Stored data:

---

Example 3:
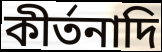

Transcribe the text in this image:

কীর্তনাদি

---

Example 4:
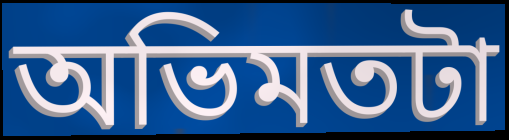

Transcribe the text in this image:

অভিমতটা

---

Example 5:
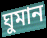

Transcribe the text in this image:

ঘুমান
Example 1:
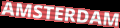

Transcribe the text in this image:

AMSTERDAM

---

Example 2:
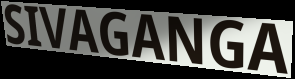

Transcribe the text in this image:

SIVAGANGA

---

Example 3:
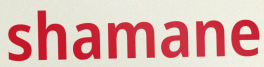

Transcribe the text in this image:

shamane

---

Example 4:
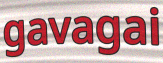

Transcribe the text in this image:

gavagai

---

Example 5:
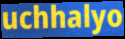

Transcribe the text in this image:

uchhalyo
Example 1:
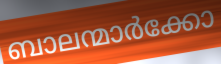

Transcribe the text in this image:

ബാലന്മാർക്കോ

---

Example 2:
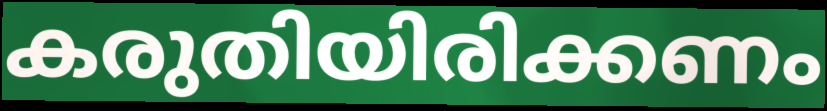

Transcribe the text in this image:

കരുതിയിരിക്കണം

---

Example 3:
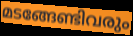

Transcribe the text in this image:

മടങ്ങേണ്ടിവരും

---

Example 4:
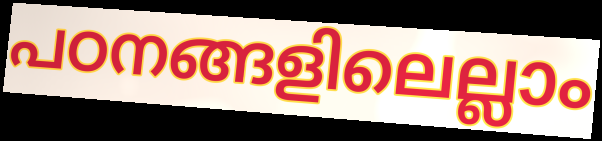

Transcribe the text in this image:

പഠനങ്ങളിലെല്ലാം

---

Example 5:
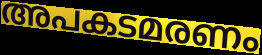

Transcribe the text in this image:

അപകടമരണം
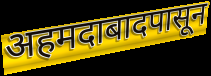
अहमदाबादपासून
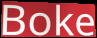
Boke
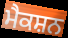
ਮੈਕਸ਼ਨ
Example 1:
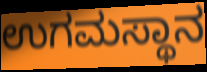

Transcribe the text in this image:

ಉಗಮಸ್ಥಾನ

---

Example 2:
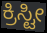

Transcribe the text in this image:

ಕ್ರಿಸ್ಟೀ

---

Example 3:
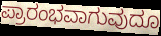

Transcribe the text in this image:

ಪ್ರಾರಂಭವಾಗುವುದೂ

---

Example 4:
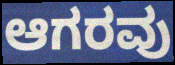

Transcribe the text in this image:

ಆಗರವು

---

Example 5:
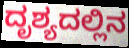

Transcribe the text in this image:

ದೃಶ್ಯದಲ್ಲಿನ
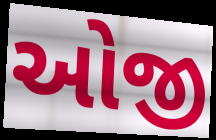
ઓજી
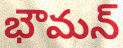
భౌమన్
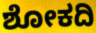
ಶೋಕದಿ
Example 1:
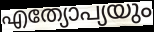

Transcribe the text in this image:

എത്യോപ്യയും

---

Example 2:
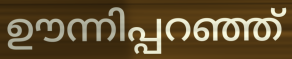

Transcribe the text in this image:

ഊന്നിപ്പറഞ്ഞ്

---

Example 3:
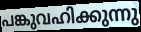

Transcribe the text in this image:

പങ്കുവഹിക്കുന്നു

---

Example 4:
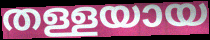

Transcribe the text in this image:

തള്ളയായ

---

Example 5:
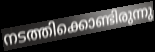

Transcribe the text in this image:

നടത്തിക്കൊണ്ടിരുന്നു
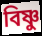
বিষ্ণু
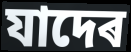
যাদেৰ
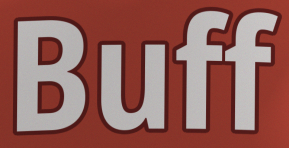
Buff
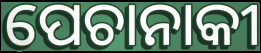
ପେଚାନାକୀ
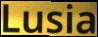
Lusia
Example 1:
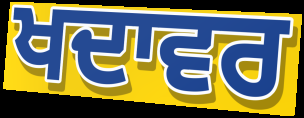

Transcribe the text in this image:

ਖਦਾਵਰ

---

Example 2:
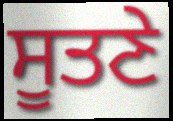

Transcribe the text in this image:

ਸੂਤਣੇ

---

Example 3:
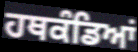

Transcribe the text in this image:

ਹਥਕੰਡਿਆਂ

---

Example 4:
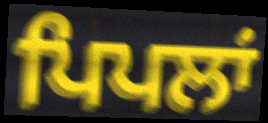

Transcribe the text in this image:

ACTIVITY: When you repeat the data, keep every line exact and drop the images.

FINISHED EXERCISE:
---

Example 3:

Transcribe the text in this image:

কীর্তনাদি

---

Example 4:

Transcribe the text in this image:

অভিমতটা

---

Example 5:

Transcribe the text in this image:

ঘুমান
Example 1:

Transcribe the text in this image:

AMSTERDAM

---

Example 2:

Transcribe the text in this image:

SIVAGANGA

---

Example 3:

Transcribe the text in this image:

shamane

---

Example 4:

Transcribe the text in this image:

gavagai

---

Example 5:

Transcribe the text in this image:

uchhalyo
Example 1:

Transcribe the text in this image:

ബാലന്മാർക്കോ

---

Example 2:

Transcribe the text in this image:

കരുതിയിരിക്കണം

---

Example 3:

Transcribe the text in this image:

മടങ്ങേണ്ടിവരും

---

Example 4:

Transcribe the text in this image:

പഠനങ്ങളിലെല്ലാം

---

Example 5:

Transcribe the text in this image:

അപകടമരണം
अहमदाबादपासून
Boke
ਮੈਕਸ਼ਨ
Example 1:

Transcribe the text in this image:

ಉಗಮಸ್ಥಾನ

---

Example 2:

Transcribe the text in this image:

ಕ್ರಿಸ್ಟೀ

---

Example 3:

Transcribe the text in this image:

ಪ್ರಾರಂಭವಾಗುವುದೂ

---

Example 4:

Transcribe the text in this image:

ಆಗರವು

---

Example 5:

Transcribe the text in this image:

ದೃಶ್ಯದಲ್ಲಿನ
ઓજી
భౌమన్
ಶೋಕದಿ
Example 1:

Transcribe the text in this image:

എത്യോപ്യയും

---

Example 2:

Transcribe the text in this image:

ഊന്നിപ്പറഞ്ഞ്

---

Example 3:

Transcribe the text in this image:

പങ്കുവഹിക്കുന്നു

---

Example 4:

Transcribe the text in this image:

തള്ളയായ

---

Example 5:

Transcribe the text in this image:

നടത്തിക്കൊണ്ടിരുന്നു
বিষ্ণু
যাদেৰ
Buff
ପେଚାନାକୀ
Lusia
Example 1:

Transcribe the text in this image:

ਖਦਾਵਰ

---

Example 2:

Transcribe the text in this image:

ਸੂਤਣੇ

---

Example 3:

Transcribe the text in this image:

ਹਥਕੰਡਿਆਂ

---

Example 4:

Transcribe the text in this image:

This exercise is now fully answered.